**About this exercise:** Without the pictures, write the listing below out again, line for line.

**Data to examine:**

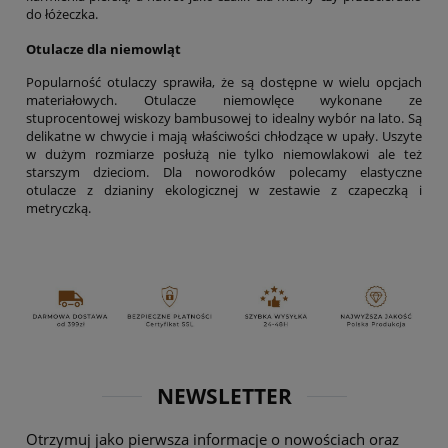
do łóżeczka.
Otulacze dla niemowląt
Popularność otulaczy sprawiła, że są dostępne w wielu opcjach
materiałowych. Otulacze niemowlęce wykonane ze
stuprocentowej wiskozy bambusowej to idealny wybór na lato. Są
delikatne w chwycie i mają właściwości chłodzące w upały. Uszyte
w dużym rozmiarze posłużą nie tylko niemowlakowi ale też
starszym dzieciom. Dla noworodków polecamy elastyczne
otulacze z dzianiny ekologicznej w zestawie z czapeczką i
metryczką.
NEWSLETTER
Otrzymuj jako pierwsza informacje o nowościach oraz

**Result:**
do łóżeczka.
Otulacze dla niemowląt
Popularność otulaczy sprawiła, że są dostępne w wielu opcjach
materiałowych. Otulacze niemowlęce wykonane ze
stuprocentowej wiskozy bambusowej to idealny wybór na lato. Są
delikatne w chwycie i mają właściwości chłodzące w upały. Uszyte
w dużym rozmiarze posłużą nie tylko niemowlakowi ale też
starszym dzieciom. Dla noworodków polecamy elastyczne
otulacze z dzianiny ekologicznej w zestawie z czapeczką i
metryczką.
NEWSLETTER
Otrzymuj jako pierwsza informacje o nowościach oraz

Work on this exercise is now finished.